Answers will need to be grounded in the known science of relationship loss and the long-term effects of repeated trauma and grief. The society is generally much like our own, which means that you're just as likely to find drug abuse, bigotry, and violence in a given population as we might expect to see today. The one other factor that may be important to note is that, apart from the ships themselves carrying message traffic, there are no FTL communications in this universe.
This post was sourced from https://worldbuilding.stackexchange.com/q/123990. It is licensed under CC BY-SA 4.0.
1 answer
I don't think mental state matters very much at all to physical age.
As far as a world-building matter, for all the reason you state in your question; I would expect FTL travelers to not have any emotional ties at all with their planet-bound brethren.
They would be born on ship, fall in love on ship, marry and have children on ship. If all the ships spend the same number of minutes at FTL and at normal time, they will all age apparently the same. They would likely coordinate with each other to form an FTL culture, and get together periodically, particularly for finding mates. If their technology is good enough for FTL, it should be good enough for FTL communications, video, Internet, virtual reality, etc to sustain these relationships between ships, fleet-wide.

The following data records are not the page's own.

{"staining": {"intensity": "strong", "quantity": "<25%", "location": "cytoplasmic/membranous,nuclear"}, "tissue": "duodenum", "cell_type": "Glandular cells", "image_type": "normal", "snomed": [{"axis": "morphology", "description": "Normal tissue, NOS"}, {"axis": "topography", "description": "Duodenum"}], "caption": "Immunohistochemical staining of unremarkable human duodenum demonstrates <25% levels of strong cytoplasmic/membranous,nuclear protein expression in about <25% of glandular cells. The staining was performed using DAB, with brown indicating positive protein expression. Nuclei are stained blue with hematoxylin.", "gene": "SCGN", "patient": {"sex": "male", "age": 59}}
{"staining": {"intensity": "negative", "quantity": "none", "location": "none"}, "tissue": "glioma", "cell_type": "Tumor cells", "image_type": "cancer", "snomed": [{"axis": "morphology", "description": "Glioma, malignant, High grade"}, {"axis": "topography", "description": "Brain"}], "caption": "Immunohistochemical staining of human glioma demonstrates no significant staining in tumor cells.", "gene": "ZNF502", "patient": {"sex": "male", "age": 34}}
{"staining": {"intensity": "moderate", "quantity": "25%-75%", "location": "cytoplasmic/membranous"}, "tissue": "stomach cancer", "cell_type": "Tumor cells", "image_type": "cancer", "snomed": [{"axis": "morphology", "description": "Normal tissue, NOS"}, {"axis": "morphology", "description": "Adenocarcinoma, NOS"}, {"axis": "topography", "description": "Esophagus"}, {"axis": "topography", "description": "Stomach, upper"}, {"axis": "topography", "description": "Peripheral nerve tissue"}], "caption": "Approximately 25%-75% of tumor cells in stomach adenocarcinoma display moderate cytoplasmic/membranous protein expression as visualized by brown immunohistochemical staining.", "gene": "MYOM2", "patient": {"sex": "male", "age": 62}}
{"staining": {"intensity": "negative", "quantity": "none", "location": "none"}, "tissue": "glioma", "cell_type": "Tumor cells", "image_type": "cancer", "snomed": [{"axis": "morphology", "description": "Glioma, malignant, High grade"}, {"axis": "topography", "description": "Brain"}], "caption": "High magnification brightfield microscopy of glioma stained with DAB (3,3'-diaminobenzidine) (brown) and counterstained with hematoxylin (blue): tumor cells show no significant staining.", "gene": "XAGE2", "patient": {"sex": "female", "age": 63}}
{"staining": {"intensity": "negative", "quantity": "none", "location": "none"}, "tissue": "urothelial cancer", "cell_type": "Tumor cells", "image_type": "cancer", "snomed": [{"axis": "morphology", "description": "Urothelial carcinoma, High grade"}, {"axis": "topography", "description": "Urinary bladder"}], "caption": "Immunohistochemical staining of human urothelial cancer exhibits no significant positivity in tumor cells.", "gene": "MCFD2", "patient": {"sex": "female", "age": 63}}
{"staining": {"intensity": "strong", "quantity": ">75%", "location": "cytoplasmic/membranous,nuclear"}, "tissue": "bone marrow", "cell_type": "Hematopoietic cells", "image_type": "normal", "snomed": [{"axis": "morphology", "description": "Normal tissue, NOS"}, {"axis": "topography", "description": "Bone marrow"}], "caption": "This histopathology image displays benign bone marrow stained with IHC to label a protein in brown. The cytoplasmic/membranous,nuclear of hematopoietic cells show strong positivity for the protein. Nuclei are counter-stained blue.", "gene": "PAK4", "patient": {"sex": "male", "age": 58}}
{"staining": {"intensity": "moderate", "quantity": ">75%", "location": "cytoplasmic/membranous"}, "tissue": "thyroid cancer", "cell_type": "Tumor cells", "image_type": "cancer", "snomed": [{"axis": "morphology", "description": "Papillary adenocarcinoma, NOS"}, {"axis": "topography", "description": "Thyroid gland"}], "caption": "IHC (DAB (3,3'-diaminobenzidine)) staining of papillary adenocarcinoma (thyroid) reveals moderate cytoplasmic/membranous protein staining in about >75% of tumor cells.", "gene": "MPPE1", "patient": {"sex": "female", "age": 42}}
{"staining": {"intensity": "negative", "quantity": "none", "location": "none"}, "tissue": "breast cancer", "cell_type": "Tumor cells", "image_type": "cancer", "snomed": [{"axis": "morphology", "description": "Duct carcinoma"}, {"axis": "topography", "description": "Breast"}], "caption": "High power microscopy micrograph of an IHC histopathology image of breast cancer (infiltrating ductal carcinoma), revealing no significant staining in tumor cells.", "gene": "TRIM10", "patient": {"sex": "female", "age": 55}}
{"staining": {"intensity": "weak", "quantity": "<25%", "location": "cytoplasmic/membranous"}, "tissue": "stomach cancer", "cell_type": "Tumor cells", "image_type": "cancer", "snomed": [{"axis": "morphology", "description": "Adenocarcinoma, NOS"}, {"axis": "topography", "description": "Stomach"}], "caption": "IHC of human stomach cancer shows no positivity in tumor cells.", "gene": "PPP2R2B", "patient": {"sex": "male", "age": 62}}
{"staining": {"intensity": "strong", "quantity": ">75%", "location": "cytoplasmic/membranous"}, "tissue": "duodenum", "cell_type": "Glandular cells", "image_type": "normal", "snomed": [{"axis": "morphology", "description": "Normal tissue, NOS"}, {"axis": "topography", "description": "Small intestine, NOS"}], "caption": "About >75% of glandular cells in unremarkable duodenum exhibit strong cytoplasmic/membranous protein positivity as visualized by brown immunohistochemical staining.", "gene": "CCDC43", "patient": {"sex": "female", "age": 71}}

What happens to the planet plodders is of little concern to them socially, although any new tech, revolutions or wars would certainly be relayed to other ships for the nightly news. But for individuals: They would treat them as I treat any stranger I meet on a business trip, like a cab driver or fellow airplane passenger. Which for me is friendly and interested in their life, but also aware I will likely never see them again as long as I live. We each exist for the other in that moment, and part forever at "Nice to meet you, and good luck."
Every time they stop, your FTL crew are sailors on leave in a foreign port, and there is no home. The FTL ships are their home, and everybody they love, and everybody that loves them, is on one of these FTL ships.